(Transcribed page contents)
------------
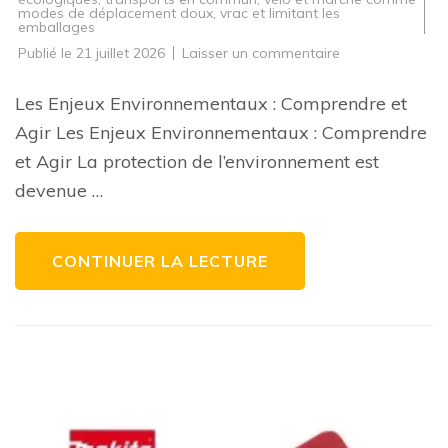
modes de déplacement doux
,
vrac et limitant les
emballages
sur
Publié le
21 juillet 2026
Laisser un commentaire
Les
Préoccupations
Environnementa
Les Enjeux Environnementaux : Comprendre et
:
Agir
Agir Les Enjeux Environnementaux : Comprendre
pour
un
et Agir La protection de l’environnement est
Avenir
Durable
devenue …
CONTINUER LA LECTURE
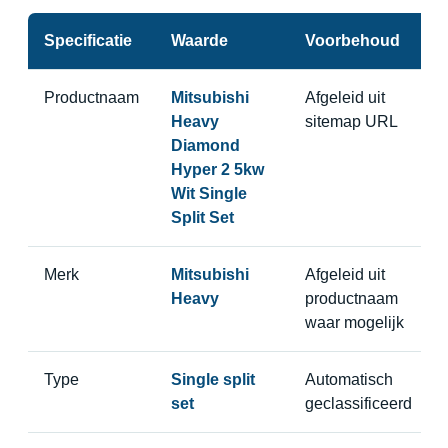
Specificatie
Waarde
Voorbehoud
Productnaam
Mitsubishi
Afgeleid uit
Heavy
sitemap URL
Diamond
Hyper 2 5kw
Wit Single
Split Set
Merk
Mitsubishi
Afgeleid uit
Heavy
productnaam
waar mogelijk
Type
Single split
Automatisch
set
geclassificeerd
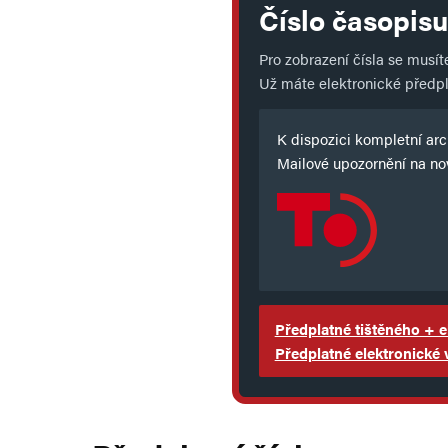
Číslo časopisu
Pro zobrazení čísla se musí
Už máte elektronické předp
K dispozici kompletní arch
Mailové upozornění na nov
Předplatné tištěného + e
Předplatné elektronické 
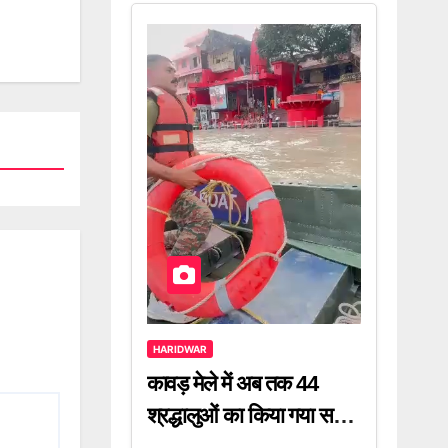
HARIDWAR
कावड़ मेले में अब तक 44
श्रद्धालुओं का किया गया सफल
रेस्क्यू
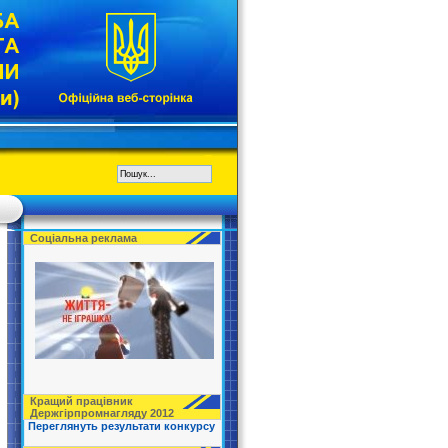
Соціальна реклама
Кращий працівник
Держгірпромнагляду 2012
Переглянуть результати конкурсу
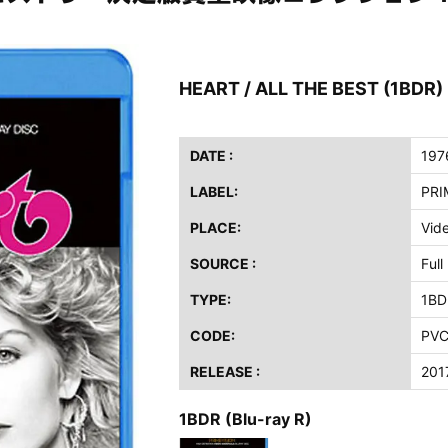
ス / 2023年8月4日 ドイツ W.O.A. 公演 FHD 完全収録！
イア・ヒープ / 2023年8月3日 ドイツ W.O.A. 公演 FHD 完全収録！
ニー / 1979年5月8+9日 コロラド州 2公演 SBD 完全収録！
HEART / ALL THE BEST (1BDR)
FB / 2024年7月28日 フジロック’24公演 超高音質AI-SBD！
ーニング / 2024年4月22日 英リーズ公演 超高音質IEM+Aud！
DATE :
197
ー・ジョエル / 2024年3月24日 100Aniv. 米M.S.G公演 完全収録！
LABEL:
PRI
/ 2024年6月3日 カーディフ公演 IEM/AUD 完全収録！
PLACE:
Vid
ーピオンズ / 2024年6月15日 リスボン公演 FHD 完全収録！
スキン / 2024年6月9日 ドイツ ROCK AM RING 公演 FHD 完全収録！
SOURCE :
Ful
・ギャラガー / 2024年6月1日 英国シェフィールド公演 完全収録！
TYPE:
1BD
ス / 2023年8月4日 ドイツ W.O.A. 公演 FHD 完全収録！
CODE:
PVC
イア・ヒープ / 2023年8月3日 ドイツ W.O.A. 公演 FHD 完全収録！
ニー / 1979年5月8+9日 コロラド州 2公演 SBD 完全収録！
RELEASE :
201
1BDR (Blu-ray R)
------------
* **EXERCISE DETAILS**
Exactly as written, give the entries above again, with no images.

* **EXERCISE RESULT**
modes de déplacement doux
,
vrac et limitant les
emballages
sur
Publié le
21 juillet 2026
Laisser un commentaire
Les
Préoccupations
Environnementa
Les Enjeux Environnementaux : Comprendre et
:
Agir
Agir Les Enjeux Environnementaux : Comprendre
pour
un
et Agir La protection de l’environnement est
Avenir
Durable
devenue …
CONTINUER LA LECTURE
Specificatie
Waarde
Voorbehoud
Productnaam
Mitsubishi
Afgeleid uit
Heavy
sitemap URL
Diamond
Hyper 2 5kw
Wit Single
Split Set
Merk
Mitsubishi
Afgeleid uit
Heavy
productnaam
waar mogelijk
Type
Single split
Automatisch
set
geclassificeerd
Číslo časopisu
Pro zobrazení čísla se musí
Už máte elektronické předp
K dispozici kompletní arch
Mailové upozornění na nov
Předplatné tištěného + e
Předplatné elektronické 
HARIDWAR
कावड़ मेले में अब तक 44
श्रद्धालुओं का किया गया सफल
रेस्क्यू
Соціальна реклама
Кращий працівник
Держгірпромнагляду 2012
Переглянуть результати конкурсу
ス / 2023年8月4日 ドイツ W.O.A. 公演 FHD 完全収録！
イア・ヒープ / 2023年8月3日 ドイツ W.O.A. 公演 FHD 完全収録！
ニー / 1979年5月8+9日 コロラド州 2公演 SBD 完全収録！
HEART / ALL THE BEST (1BDR)
FB / 2024年7月28日 フジロック’24公演 超高音質AI-SBD！
ーニング / 2024年4月22日 英リーズ公演 超高音質IEM+Aud！
DATE :
197
ー・ジョエル / 2024年3月24日 100Aniv. 米M.S.G公演 完全収録！
LABEL:
PRI
/ 2024年6月3日 カーディフ公演 IEM/AUD 完全収録！
PLACE:
Vid
ーピオンズ / 2024年6月15日 リスボン公演 FHD 完全収録！
スキン / 2024年6月9日 ドイツ ROCK AM RING 公演 FHD 完全収録！
SOURCE :
Ful
・ギャラガー / 2024年6月1日 英国シェフィールド公演 完全収録！
TYPE:
1BD
ス / 2023年8月4日 ドイツ W.O.A. 公演 FHD 完全収録！
CODE:
PVC
イア・ヒープ / 2023年8月3日 ドイツ W.O.A. 公演 FHD 完全収録！
ニー / 1979年5月8+9日 コロラド州 2公演 SBD 完全収録！
RELEASE :
201
1BDR (Blu-ray R)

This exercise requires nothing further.